L’afflux aux urgences
Le Dr Mordidelli, chef de service des urgences à l’hôpital de Saint-Paul, explique : «Devant l’afflux de passages aux urgences (170 le 23 février 2006, contre 70 les jours de semaine habituels), nous avons mis en place des mesures de dédoublement des chambres à un lit et nous avons cessé de pratiquer les interventions chirurgicales programmées.» Pour le Dr Arnaud Bourde, responsable du centre 15 de l’île, «le nombre d’appels au15 a nettement augmenté au cours des dernières semaines: de 10 à 12% d’entre eux concernent directement le chikungunya en semaine, contre 25% en fin de semaine».
«Depuis la fin du mois de janvier 2006, la situation est tendue sur le plan hospitalier. C’est pour cette raison que la Dhos a fait appel aux médecins et aux IDE* métropolitaines volontaires afin d’apporter un soutien aux équipes de l’île», explique, au « Quotidien », le Pr Didier Houssin, directeur général de la Santé. La Dhos signale que 80 IDE volontaires sont parties depuis le 4 février 2006, la plupart sur leur temps de congé personnel, ainsi que 37 médecins. Tous sont restés en moyenne deux semaines sur place. Treize autres médecins devraient partir dans les sept jours, ainsi que 4 médecins et 6 IDE du Service de santé des armées.

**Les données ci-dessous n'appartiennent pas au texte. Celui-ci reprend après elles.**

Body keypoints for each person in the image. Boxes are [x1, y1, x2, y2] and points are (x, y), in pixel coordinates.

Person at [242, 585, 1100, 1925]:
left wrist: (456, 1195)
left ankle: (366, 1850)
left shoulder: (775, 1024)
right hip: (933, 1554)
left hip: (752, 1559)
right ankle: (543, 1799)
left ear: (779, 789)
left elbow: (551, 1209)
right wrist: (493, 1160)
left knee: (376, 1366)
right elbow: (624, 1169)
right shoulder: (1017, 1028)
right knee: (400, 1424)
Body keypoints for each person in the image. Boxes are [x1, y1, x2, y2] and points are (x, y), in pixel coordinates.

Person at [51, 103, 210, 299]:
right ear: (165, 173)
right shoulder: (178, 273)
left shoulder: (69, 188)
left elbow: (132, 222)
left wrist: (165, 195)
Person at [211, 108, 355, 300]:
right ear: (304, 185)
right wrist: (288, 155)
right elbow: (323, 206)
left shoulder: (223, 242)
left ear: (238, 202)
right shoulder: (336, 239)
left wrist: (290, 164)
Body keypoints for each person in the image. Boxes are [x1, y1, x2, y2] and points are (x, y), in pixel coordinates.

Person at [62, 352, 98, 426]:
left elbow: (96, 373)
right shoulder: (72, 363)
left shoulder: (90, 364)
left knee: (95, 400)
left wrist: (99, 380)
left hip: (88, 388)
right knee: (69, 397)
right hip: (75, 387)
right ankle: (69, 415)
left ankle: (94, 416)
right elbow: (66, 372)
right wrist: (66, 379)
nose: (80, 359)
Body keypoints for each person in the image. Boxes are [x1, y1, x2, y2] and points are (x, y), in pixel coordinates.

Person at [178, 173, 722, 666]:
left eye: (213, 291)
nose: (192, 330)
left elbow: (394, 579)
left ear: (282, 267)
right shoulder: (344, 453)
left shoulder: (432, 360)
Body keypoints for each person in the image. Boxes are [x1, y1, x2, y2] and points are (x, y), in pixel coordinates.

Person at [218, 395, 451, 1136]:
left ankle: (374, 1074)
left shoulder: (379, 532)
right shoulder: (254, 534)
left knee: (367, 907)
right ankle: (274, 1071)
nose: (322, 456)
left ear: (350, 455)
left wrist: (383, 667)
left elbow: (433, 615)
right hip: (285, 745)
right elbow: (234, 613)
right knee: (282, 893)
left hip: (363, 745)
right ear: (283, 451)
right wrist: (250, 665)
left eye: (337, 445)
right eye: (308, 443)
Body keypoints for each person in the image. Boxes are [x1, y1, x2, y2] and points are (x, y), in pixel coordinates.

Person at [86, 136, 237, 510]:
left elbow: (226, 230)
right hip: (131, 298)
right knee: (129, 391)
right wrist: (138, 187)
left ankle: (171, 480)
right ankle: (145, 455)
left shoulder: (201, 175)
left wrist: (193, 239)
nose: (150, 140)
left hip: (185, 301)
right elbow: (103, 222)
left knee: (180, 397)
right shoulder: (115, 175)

* Infirmières diplômées d’Etat.
Le Leem mobilisé
Une quinzaine d’entreprises du médicament se sont réunies à l’initiative du ministre de la Santé le 23 février 2006 afin de définir un plan d’action dans la lutte contre le chikungunya. Trois actions seront engagées à court terme. En premier lieu, identification des médicaments ayant déjà une AMM et qui pourraient être dotés d’une efficacité – totale, partielle ou préventive – sur le virus : la cellule de coordination (responsable Antoine Flahault) transmettra la liste des médicaments à tester en priorité (antipolymérase, antibiotiques, chloroquine et plantes médicinales telles que le noni – fruit de l’arbre Morinda citrofolia –, l’aloe vera, le Pueraria lobata ou le Chrysanthelum). Le Leem transmettra ensuite la demande aux laboratoires concernés et assurera la coordination. La cellule de coordination recensera les laboratoires de type P3 où les cultures cellulaires sont possibles et organisera le screening des molécules fournies par les industriels. Enfin, le ministre s’assurera que les conditions réglementaires n’entravent pas la rapidité de la mise en oeuvre de cette investigation.
Outre ce travail, un approfondissement des voies de recherche sur le virus chikungunya va être entrepris en réunissant, avec la participation du ministère de la Recherche, des chercheurs du public et du privé. Une sécurisation des stocks de médicaments essentiels sera mise en place. A moyen terme, trois autres projets seront envisagés : développement avec le LFB d’immunoglobulines spécifiques et d’anticorps monoclonaux ; étude de la faisabilité d’un vaccin avec les laboratoires spécialisés ; réflexion sur d’éventuelles études cliniques ou épidémiologiques qui pourraient être menées en partenariat public-privé.